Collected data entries

──────────

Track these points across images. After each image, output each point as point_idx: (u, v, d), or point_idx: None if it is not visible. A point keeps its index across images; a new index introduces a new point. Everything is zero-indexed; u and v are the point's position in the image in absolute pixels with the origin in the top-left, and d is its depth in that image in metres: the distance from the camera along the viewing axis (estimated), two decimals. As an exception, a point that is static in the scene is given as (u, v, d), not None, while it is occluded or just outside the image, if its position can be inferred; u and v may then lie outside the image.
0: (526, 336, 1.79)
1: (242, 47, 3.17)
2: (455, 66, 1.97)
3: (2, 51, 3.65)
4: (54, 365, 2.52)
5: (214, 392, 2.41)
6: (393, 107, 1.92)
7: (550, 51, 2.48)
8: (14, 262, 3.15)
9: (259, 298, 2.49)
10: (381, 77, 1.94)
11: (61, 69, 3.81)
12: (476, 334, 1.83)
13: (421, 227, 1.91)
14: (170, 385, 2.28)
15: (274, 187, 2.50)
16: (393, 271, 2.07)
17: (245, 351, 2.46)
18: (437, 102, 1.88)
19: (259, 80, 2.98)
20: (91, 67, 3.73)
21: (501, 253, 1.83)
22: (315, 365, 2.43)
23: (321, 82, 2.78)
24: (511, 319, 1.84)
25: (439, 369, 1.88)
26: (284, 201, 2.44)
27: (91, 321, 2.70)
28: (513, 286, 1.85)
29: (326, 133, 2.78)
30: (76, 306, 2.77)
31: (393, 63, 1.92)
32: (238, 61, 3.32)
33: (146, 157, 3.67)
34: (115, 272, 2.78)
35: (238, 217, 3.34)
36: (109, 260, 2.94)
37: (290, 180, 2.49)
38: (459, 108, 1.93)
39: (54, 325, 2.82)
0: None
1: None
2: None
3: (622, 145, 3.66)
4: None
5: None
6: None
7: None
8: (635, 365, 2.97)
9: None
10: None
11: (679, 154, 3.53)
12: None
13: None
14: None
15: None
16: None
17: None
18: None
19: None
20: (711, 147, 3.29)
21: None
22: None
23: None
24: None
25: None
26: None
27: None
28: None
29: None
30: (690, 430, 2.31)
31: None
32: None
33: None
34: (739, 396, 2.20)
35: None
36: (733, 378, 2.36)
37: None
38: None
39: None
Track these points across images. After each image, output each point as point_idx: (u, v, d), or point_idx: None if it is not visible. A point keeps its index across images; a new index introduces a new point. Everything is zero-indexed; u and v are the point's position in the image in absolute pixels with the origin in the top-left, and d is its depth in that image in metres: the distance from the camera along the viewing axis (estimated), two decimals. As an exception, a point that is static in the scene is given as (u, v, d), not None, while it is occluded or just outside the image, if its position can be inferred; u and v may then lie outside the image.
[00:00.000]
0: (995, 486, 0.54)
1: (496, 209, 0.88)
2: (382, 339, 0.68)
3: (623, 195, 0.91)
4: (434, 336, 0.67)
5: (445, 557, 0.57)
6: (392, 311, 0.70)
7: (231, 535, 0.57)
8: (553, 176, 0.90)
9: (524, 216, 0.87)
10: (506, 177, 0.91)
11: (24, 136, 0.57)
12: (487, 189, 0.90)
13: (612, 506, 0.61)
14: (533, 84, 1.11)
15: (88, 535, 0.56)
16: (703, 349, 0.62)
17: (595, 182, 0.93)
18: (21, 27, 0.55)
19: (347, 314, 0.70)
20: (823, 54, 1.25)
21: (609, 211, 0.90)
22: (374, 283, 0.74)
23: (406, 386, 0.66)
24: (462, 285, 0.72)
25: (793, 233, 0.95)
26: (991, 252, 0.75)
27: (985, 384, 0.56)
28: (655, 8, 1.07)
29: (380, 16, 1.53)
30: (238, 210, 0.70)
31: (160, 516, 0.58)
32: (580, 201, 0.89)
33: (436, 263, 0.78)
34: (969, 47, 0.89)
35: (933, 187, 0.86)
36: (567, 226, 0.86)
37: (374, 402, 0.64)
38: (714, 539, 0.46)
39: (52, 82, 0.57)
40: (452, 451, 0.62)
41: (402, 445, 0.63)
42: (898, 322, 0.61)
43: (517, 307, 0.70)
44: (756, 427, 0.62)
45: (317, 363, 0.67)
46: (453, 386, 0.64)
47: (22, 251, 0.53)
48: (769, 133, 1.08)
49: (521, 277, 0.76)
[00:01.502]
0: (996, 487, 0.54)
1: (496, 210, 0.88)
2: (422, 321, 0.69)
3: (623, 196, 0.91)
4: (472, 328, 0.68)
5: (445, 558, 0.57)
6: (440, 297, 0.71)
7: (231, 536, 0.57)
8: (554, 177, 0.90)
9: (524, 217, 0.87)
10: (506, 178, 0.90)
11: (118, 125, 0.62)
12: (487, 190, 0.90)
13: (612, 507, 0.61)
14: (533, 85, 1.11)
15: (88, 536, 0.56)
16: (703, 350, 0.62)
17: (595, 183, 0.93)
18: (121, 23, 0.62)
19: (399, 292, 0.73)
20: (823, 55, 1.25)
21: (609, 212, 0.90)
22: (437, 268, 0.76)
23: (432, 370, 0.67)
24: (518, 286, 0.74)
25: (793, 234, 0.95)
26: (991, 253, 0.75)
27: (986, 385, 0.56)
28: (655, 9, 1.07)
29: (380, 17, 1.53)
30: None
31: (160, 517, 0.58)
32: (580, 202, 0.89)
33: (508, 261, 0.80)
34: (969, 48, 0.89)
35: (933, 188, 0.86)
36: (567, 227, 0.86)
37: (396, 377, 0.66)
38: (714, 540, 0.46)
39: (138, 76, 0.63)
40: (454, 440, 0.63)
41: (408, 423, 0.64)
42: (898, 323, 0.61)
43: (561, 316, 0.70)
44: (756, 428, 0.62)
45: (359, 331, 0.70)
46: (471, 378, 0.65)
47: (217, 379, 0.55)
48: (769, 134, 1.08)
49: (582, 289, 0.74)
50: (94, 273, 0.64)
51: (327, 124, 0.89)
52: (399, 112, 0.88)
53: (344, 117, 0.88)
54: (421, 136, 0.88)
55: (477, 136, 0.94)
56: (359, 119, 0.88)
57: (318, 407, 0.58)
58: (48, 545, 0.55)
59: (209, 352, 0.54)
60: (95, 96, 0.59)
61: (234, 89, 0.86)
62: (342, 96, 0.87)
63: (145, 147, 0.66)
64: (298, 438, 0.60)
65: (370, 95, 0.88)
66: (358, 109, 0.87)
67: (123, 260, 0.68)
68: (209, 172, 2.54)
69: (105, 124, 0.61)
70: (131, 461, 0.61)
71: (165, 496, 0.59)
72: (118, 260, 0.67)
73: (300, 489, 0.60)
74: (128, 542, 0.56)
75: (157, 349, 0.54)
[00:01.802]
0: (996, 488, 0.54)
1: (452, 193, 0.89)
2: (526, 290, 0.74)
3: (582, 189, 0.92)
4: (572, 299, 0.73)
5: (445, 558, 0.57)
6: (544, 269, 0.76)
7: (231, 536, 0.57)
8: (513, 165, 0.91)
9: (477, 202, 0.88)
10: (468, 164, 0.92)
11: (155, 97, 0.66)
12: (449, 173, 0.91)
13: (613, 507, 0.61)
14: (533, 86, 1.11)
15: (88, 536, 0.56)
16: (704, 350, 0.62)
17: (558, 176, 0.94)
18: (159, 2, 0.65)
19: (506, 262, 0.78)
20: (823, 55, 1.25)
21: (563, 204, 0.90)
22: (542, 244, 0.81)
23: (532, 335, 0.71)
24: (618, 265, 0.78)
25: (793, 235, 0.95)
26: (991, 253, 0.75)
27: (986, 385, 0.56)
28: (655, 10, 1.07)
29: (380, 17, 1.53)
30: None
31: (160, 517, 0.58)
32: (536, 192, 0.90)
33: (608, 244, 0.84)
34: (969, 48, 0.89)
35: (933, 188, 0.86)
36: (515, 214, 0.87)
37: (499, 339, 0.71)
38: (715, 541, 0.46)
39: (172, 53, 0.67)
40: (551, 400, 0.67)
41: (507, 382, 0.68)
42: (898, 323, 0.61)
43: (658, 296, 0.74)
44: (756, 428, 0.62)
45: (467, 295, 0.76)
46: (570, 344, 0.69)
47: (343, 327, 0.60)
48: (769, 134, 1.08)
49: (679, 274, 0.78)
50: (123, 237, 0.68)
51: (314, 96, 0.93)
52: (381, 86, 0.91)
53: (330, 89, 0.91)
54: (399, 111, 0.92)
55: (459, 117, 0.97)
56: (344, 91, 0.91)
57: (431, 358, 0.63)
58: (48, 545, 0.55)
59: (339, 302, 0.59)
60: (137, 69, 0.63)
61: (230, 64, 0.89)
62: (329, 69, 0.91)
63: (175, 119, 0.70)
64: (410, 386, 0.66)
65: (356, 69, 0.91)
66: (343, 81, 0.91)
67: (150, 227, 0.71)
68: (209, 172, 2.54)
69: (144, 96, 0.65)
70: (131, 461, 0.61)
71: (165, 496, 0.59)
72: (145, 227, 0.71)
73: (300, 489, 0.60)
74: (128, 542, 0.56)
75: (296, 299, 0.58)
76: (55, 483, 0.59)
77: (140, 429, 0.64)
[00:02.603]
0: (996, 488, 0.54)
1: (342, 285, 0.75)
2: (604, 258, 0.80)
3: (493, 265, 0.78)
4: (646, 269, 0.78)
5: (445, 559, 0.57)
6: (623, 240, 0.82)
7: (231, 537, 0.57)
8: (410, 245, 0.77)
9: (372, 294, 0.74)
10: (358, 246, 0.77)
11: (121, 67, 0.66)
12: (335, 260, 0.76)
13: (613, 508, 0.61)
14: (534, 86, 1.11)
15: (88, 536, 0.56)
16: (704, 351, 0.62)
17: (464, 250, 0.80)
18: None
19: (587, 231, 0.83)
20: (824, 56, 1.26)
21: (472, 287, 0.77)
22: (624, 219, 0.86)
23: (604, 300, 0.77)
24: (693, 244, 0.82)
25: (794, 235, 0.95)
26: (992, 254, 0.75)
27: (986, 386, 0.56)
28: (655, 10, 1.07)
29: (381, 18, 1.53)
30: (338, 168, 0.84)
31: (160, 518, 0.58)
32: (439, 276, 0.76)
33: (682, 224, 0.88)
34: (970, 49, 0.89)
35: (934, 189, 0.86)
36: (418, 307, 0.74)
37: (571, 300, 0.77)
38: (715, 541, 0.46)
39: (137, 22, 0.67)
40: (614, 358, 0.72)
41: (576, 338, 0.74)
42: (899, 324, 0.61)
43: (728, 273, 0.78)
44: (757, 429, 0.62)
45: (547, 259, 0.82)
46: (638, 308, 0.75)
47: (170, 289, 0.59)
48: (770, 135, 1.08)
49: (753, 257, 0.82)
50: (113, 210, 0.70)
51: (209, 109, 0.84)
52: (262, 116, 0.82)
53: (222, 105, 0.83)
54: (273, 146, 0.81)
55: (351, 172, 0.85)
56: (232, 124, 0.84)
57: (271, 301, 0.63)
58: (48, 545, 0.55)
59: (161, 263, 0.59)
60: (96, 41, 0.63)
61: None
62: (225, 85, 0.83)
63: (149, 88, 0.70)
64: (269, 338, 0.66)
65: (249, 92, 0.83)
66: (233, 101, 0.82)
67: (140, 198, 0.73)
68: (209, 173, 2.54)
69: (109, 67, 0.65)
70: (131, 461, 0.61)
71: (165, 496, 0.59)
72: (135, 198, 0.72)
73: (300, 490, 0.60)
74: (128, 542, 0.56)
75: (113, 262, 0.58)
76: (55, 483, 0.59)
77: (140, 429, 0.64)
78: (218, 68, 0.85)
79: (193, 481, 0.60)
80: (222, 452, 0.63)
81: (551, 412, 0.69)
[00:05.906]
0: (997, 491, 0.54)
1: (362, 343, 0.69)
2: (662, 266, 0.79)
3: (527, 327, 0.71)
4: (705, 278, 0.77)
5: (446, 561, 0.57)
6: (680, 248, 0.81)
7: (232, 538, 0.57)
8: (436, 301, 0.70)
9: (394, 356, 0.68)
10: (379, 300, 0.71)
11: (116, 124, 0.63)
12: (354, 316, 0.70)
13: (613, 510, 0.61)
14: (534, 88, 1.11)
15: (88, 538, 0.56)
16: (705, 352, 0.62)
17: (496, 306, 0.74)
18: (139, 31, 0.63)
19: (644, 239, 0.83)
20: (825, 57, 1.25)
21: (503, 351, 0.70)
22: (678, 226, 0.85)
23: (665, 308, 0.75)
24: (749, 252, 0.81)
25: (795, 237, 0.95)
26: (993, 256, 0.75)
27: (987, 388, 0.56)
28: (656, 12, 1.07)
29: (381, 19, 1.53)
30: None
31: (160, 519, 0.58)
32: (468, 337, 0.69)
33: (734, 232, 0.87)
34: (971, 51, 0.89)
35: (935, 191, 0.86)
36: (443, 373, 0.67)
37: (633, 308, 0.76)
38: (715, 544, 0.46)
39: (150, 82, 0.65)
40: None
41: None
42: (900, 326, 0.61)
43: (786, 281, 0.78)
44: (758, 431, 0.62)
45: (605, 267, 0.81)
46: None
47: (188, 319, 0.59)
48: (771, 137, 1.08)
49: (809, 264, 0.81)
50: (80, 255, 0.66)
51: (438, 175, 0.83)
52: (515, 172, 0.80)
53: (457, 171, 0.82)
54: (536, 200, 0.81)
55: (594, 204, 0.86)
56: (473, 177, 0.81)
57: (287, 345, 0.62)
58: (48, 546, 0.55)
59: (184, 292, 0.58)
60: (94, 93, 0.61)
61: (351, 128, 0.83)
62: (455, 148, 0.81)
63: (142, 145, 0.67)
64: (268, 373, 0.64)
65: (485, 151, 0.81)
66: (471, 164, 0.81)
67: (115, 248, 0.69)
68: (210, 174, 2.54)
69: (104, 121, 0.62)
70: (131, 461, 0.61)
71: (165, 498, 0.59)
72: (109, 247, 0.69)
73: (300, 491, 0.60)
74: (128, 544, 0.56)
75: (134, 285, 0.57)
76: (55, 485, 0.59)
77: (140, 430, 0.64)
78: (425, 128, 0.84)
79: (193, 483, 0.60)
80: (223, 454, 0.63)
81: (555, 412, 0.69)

──────────

__What to work on__.
All lines above from the one with "1: (242, 47, 3.17)" to the one with "25: (439, 369, 1.88)", inclusive, should be copied exactly, and no other lines.

__Solution for this exercise__.
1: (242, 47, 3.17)
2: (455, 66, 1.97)
3: (2, 51, 3.65)
4: (54, 365, 2.52)
5: (214, 392, 2.41)
6: (393, 107, 1.92)
7: (550, 51, 2.48)
8: (14, 262, 3.15)
9: (259, 298, 2.49)
10: (381, 77, 1.94)
11: (61, 69, 3.81)
12: (476, 334, 1.83)
13: (421, 227, 1.91)
14: (170, 385, 2.28)
15: (274, 187, 2.50)
16: (393, 271, 2.07)
17: (245, 351, 2.46)
18: (437, 102, 1.88)
19: (259, 80, 2.98)
20: (91, 67, 3.73)
21: (501, 253, 1.83)
22: (315, 365, 2.43)
23: (321, 82, 2.78)
24: (511, 319, 1.84)
25: (439, 369, 1.88)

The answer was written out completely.